Midsomer Murders: For Death Prepare. Television Review.

Liverpool Sound and Vision Rating 8.5/10

Cast: Neil Dudgeon, Nick Hendrix, Fiona Dolman, Annette Badland, Alexander Hanson, Clive Rowe, Kevin Whately, Samantha Spiro, Shobna Gulati, Jenna Russell, Jane Bertish, David Rubin, Dylan Wood, Tessa Wong, Matthew Bose, Ben Godard.

“A policeman’s lot is not a happy one…”

No matter how hard people within certain professions try, what they see whilst they are holding communities together, stopping cities from becoming zones overrun by fear, hate, damnation, they can never truly see the sparkle of a day without something reminding them that underneath it all the spectre of humanity’s more base instincts will rise to the surface and threaten to pour oil over small fires burning, will make any compulsion to sing one that becomes a mumble of forgotten promises in front of the paying audience.

A police officer’s life is strained at best, like nurses, prison officers, teachers, we forget the pressure they are under, and even when they find time to indulge in a passion, the prospect is they will become embroiled within a case that marks out the time of a murderer’s fancy.

That is how most television procedural dramas work, show the home life, even a happy, loving, and enduring one, and underneath there is always the moment for which For Death Prepare, as Midsomer Murders aptly presents as one of the county’s leading amateur companies rehearses for their latest show of Gilbert & Sullivan work.

For Death Prepare has the feel though of a slight variation when it comes to the accustomed routine of one of Britain’s favourite and most successful detective dramas, and it is not only that the wonderful Fiona Dolman gets to have a more sizeable say in proceedings as she is part of the Operatic Society’s membership, not only because Kevin Whately appears in terrific form as one of the members being threatened, but because the murderer is so brilliantly cast that even if you deduce the identity, to feel the authority of the reasons why they have taken it upon themselves to murder is indeed exceptional.

Julia Gilbert’s screenplay is one of tantalising understated British excess, from the brilliance of presentation in the over-the-top haunting presence of the charismatic society leader, Phyllis Cuttle, played with charm and resounding poise by Samantha Spiro, to the unravelling of Fiona Dolman’s own personality within her character of Sarah Barnaby, there is so much to unpack within the dialogue that despite it being a case of murder, there is a verbal enjoyment to be found which makes the spectre of homicide even more melancholic and painful to absorb.

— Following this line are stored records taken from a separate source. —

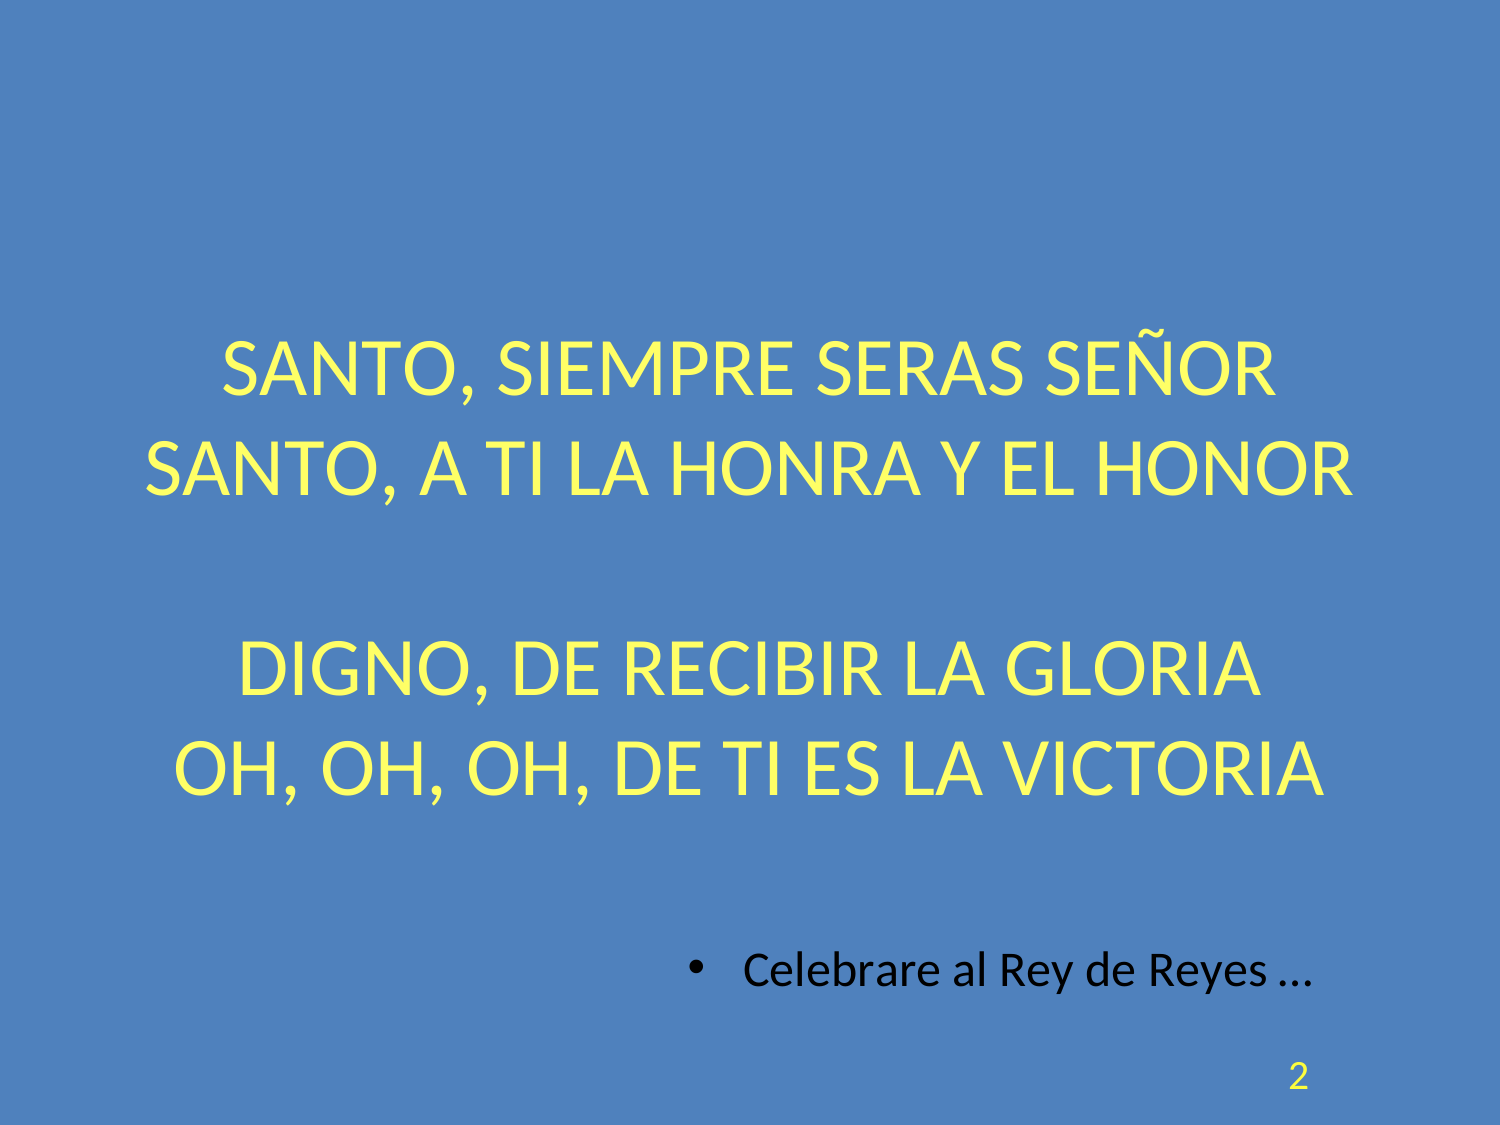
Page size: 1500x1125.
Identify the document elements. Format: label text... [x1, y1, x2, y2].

text_box Celebrare al Rey de Reyes … [616, 928, 1329, 1012]
title SANTO, SIEMPRE SERAS SEÑOR SANTO, A TI LA HONRA Y EL HONOR DIGNO, DE RECIBIR LA GLORIA OH, OH, OH, DE TI ES LA VICTORIA [75, 468, 1426, 657]
text_box <número> [974, 1042, 1325, 1103]
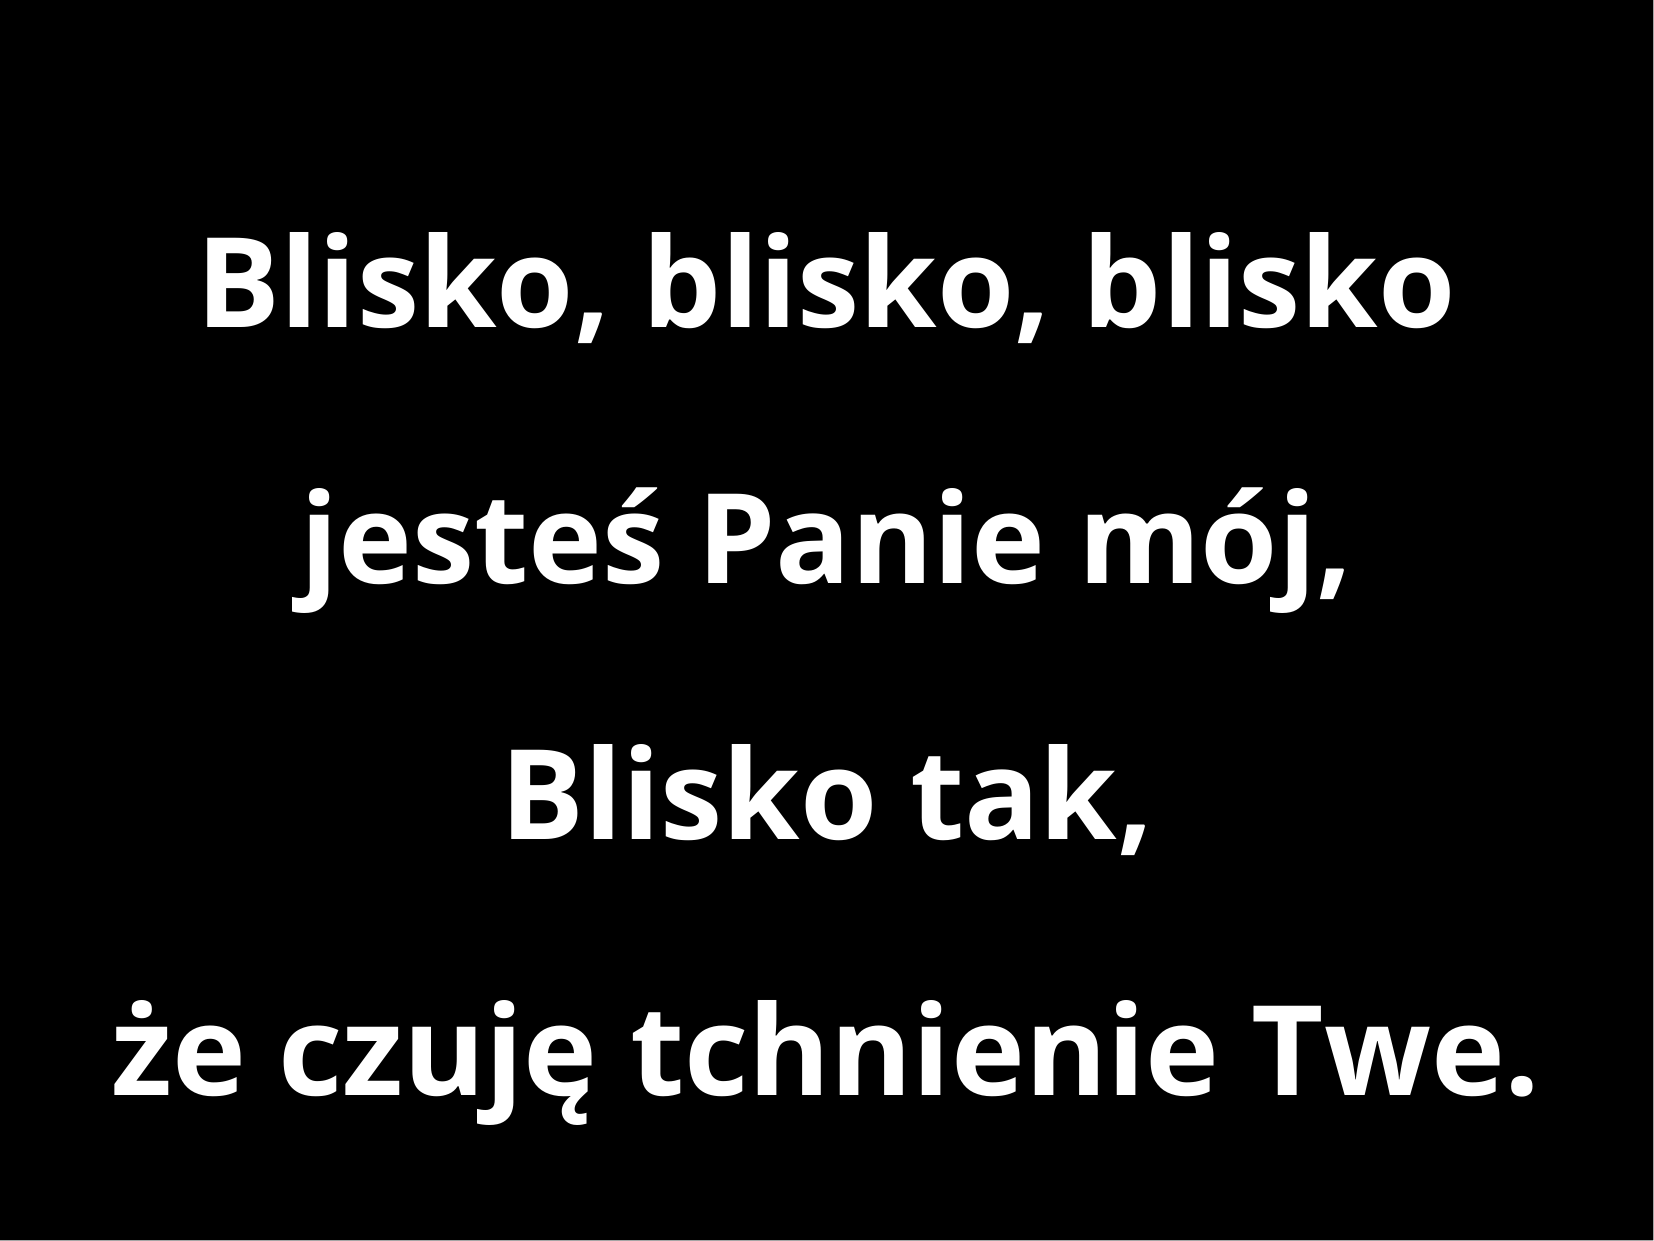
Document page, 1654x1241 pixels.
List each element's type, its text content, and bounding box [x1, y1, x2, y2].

title Blisko, blisko, blisko jesteś Panie mój, Blisko tak, że czuję tchnienie Twe. [0, 0, 1654, 1241]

Opera is not every one’s cup of tea, it relies far too much on a sense of elitism, and yet when it has the ability to be shown as careworn, when the British Operetta is under threat from within, it is a prim and proper example of the country life we all wish to escape to, where small societies are given credence because of their structure and not because of their mass appeal in catering to cynics and critics alike.

For Death Prepare utilises that thought with precision and guile, a charming and murderous episode worthy of Midsomer Murders history.